Le leader durable sait que faire gagner les autres, tous les autres, c’est faire gagner l’entreprise.

La résilience

La résilience est un terme issu de la physique qui désigne ‘ la capacité mécanique d’un matériau à résister à la rupture par chocs ‘. Par extension ce terme a été utilisé en psychologie et désigne un individu affecté par un traumatisme qui est doté d’une capacité de rebond. On parle aussi d’organisations résiliantes c’est-à-dire suffisamment souples et adaptables pour faire face au défis du temps. Un leader résilient sait s’engager et se désengager pour faire face aux changements. Changements concernant le plan personnel, ceci concerne par exemple : l’allongement de la vie active, carrière non linéaire,…. mais aussi changements impactant les organisations. Un leader résilient n’est pas seul, son réseau, ses tuteurs lui permettent de traverser une passe difficile avec bienveillance mais sans apitoiement.

Le leader durable sait se réinventer et réinventer les métiers de l’entreprise dans les périodes difficiles.

L’engagement sociétal

Le leader et son entreprise vivent historiquement pour satisfaire leurs clients et leurs actionnaires mais aussi leurs employés et l’écosystème (fournisseurs, partenaires, collectivités …). Les responsabilités sociales, humanitaires et environnementales (RSE) sont désormais une exigence de caractère stratégique. Les initiatives seront multiples et collectives : Mécénat de compétences, actions déconnectées du busines habituel…., et elles favoriserons l’engagement individuel. L’engagement sociétal contribuera fortement à la santé de l’entreprise en aidant la croissance et ouverture de nouveaux marchés, limitation des risques (dans une entreprise on ne fait pas n’importe quoi….), et en soutenant la loyauté des collaborateurs et des clients….

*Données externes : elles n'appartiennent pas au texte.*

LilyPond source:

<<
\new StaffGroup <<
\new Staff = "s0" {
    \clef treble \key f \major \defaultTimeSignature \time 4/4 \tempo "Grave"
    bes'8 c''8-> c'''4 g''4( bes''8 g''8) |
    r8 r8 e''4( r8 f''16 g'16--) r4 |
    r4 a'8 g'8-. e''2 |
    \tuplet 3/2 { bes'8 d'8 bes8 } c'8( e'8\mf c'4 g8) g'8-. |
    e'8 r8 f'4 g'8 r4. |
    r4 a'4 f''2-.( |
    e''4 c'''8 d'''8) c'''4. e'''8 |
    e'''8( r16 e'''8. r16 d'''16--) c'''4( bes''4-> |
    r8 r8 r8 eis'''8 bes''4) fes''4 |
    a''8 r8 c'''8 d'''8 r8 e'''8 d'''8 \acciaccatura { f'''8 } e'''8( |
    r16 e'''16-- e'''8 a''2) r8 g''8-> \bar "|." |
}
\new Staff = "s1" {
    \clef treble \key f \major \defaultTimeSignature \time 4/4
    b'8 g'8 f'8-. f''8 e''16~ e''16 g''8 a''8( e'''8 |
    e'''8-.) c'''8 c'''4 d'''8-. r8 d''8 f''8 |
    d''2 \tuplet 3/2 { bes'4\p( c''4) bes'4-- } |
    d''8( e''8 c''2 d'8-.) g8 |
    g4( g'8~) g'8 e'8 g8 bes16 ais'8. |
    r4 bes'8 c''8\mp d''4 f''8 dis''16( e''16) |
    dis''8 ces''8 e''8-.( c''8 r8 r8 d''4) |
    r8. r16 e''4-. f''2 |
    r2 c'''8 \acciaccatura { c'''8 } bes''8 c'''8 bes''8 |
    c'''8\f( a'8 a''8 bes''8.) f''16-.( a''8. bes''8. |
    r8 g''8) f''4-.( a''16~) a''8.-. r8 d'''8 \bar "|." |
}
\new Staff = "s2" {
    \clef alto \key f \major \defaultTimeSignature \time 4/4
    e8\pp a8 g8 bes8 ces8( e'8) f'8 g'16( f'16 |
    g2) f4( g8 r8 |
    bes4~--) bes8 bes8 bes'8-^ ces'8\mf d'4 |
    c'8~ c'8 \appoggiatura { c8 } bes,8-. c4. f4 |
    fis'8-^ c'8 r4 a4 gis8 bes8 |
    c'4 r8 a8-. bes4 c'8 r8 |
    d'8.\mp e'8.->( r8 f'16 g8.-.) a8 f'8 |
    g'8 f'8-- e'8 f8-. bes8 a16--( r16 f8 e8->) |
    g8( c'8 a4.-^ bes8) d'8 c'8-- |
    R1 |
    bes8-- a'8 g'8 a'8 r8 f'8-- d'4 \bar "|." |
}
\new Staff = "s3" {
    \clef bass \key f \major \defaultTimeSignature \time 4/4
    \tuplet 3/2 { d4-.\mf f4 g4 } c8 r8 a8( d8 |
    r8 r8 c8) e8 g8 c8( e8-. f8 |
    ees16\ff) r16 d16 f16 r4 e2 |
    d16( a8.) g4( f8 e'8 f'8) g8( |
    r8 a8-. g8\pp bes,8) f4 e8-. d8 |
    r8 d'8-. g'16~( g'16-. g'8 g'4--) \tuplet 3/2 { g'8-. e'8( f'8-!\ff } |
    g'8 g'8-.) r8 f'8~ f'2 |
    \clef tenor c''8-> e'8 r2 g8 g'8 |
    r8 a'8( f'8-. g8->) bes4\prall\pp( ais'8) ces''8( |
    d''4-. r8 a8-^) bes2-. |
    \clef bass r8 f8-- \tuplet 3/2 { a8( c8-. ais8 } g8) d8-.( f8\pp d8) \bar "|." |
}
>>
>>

Le leader durable sait s’engager et favoriser l’engagement sociétal qui bien compris, facilitera la flexibilité de l’entreprise.

Donner du sens

La recherche du sens qui habite chacun d’entre nous, vit à l’heure d’Internet. Cette recherche, ne peut pas se contenter uniquement de discours. Les nouvelles générations en particulier ne s’engagent réellement que si elles trouvent du sens au projet de l’entreprise. Que si leurs valeurs sont alignées avec celles de l’entreprise. L’entreprise n’est guère plus capable de proposer une fierté d’appartenance, par contre l’adhésion à un projet semble encore possible. Réintroduire du « bon sens » et traiter les collaborateurs aussi bien que les clients semble une voie raisonnable et réaliste.

Le leader durable, propose des projets auxquels les collaborateurs et les clients peuvent être fiers d’adhérer.

Les pistes de réflexion proposées ici ne sont pas simples et ne changeront probablement pas totalement le pessimisme ambiant lié au « déficit d’avenir » en particulier pour les nouvelles générations. Tout ne peut pas changer tout de suite mais on peut espérer bousculer les habitudes, mobiliser les esprits et les intelligences, faire appel au bon sens et dépasser les intérêts particuliers, en pensant « collectif » et en agissant individuellement. Antoine de Saint Exupery a écrit cette très belle phrase : « Si la goutte d’eau refuse d’être une goutte d’eau il ne peut y avoir d’océan ; si le grain de sable refuse d’être un grain de sable il ne peut y avoir de désert ». Chacun à notre mesure, nous avons le pouvoir de faire changer les choses et la perception que nous en avons. La première étape est d’en prendre conscience.

 

(*) Cet article s’inspire largement de l’ouvrage collectif publié sous la direction de Philippe WATTIER : Les 7 clés du leadership aux éditions de l’archipel en décembre 2010.